Of course, biracial people are forced to grapple with the fact that they have two racial identities to explore, but despite coming from two different races, most biracial people who are mixed with black are seen simply as black. Sure, Bow’s younger sister can choose to dress like Madonna and eat lunch with the white kids, but the show fails to mention that no matter how she dresses, her, Bow, and their brother will never be seen as white. So why is the show creating a metaphor for choosing the white kids or the black kids as if it’s a simple either/or decision in their new world?

The only voice of reason seems to come from Aunt Dee Dee, who delivers a comedic reality check to Bow’s parents, who both claim to be “above race”, telling them that not only is that a very “white” statement, but also their children don’t get to decide if they want to be black or white because America already decided for them. Her message rings true, but her credibility is lost when she casually jokes that their Kumbaya foolishness back at their ”little Jonestown commune” won’t work in the real world.
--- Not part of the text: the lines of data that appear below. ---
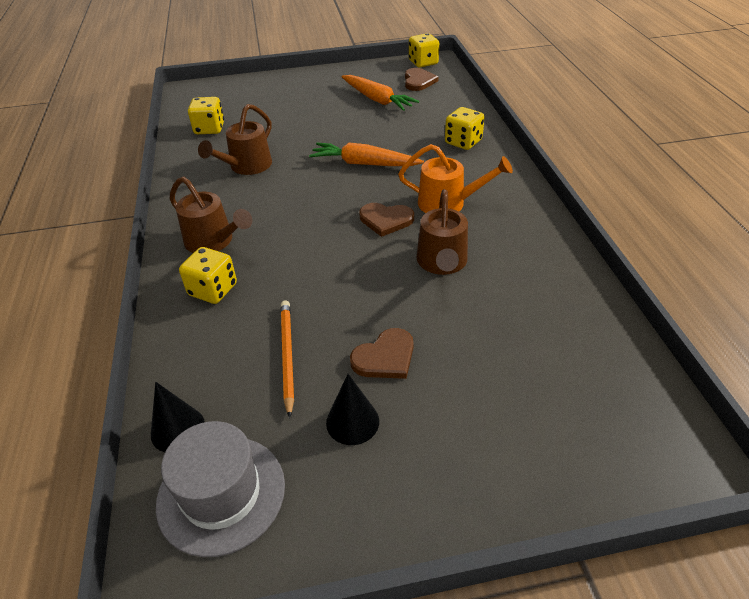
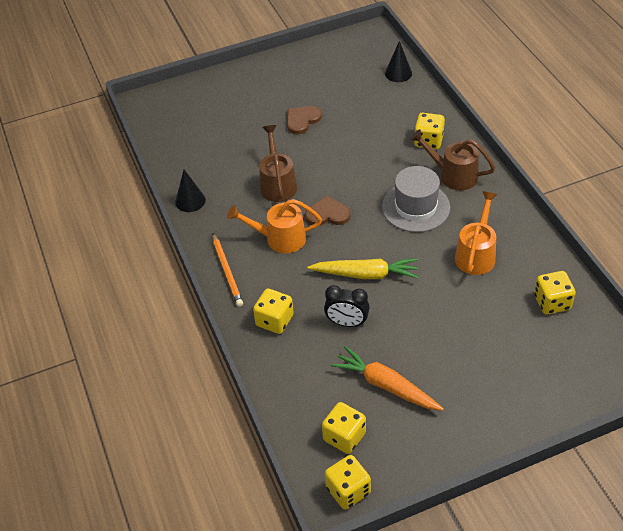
camera: 170 degrees right, 5 degrees up
grey hat [156,421,285,557] -> grey hat moved to [382,166,450,232]
brown watering can [198,104,272,175] -> orange watering can [455,191,498,275]
orange pencil [281,300,294,418] -> orange pencil moved to [213,233,243,307]
orange carrot [309,142,424,166] -> yellow carrot [308,258,418,279]
black cone [326,374,379,445] -> black cone moved to [175,170,206,212]
brown heart [405,68,439,91] -> yellow dice [322,402,366,454]
none -> black clock [324,285,369,327]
While the comment was short and in passing, it further demonstrates the superficial discussion on race the show has been going with, in addition to it being simply racially insensitive. 

The joke, which was in reference to the Jonestown massacre, one of the largest suicide-massacres in American history where nearly 900 (mostly black) people died of cyanide poisoning, was probably intentionally given to the humorous black female character who is supposed to be the most cognizant about race in order to soften the harsh reality of it. But the fact that the show so far has reduced Aunt Dee Dee’s character to a stereotype, alluding to the fact that her personality matches that of a typical TSA agent, only makes it more offensive. 
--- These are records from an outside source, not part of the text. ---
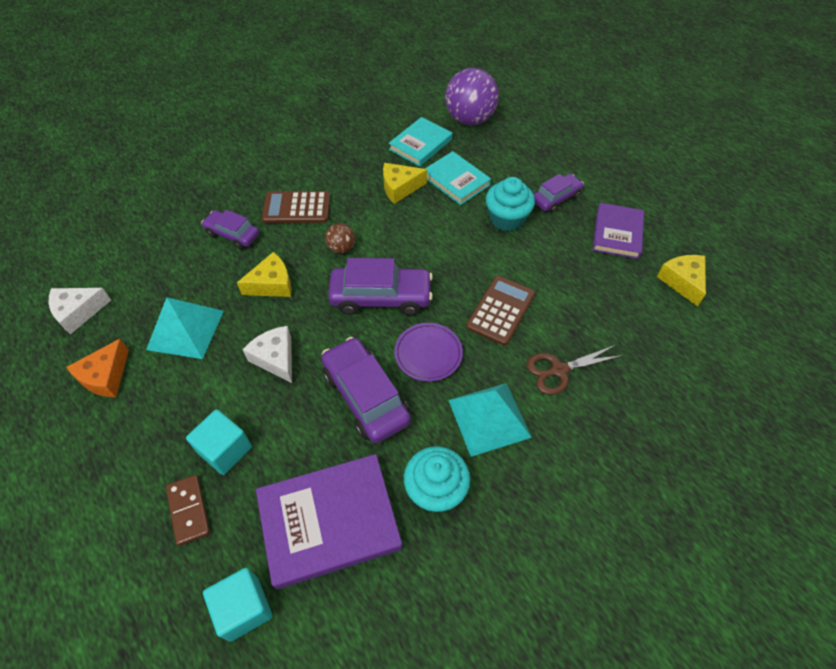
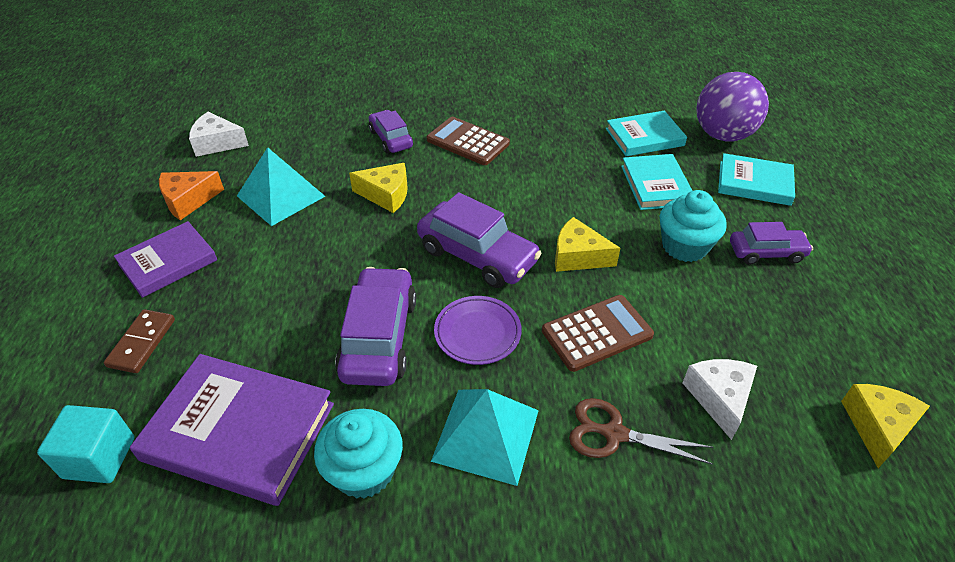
camera: 35 degrees right, 10 degrees down
turquoise cube [186,409,252,475] -> none
white cheese [243,326,292,383] -> white cheese moved to [683,359,757,440]
brown ball [325,223,355,253] -> none
yellow cheese [383,163,427,204] -> yellow cheese moved to [555,217,620,272]
purple book [593,203,644,259] -> purple book moved to [114,221,217,298]
none -> turquoise book [718,153,795,206]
So far the show seems to veer toward staying light with surface-level definitions on terms like affirmative action, which should be common knowledge at this point, rather than go further and explain a joke that was probably only approved because of who was delivering it. 

The show has its moments where the messages aren’t offensive or being sugar-coated, though. For example, when Bow’s mother finally pops the imaginary bubble her and Bow’s father have been trying to maintain since leaving the commune. She explains that her return to the working world is not changing who she is; instead, she is adapting to her environment because both her and the kids will not be treated the same as he will as a white man. 

Her struggles at work, including micro-aggressions (which, by the way, are very real and very frustrating) from her white, male co-workers are also highlighted. Many people still don’t know what micro-aggressions are, or at least how they manifest, and those scenes expose the subtleties of them at play. 

When it comes to the kids experiences at school navigating race, however, the writers can’t help but resort to dragging out Bow’s oversimplified decision to choose sides, attaching racial stereotypes along the way. One scene in particular shows Bow in the hallway alone when she sees a fight break out between a white student and a black student. 

When a teacher asks her to reveal who started the fight, a scenario is shown where Al Sharpton’s voice booms through the overhead speakers, outcasting her from the black community in the case that she blames the black girl and conversely, an announcement from Ronald Reagan, rejecting her from the white community if she blames the white girl. While the scene is funny, it makes it seem like Bow’s black features hold no weight, as if her being half black has no effect on which side she chooses. As if racial politics don’t also exist within the walls of a school. 

While both Black-ish and Mixed-ish are supposed to be comedies, Black-ish has now mastered the balance of sparking honest conversations about race with relatable and funny delivery. While it’s still in its early stages, Mixed-ish will have to provide more nuanced content to balance its airy, cheerful overtone in order to match the success of the original. The good news is that there’s a whole season ahead for it to prove itself.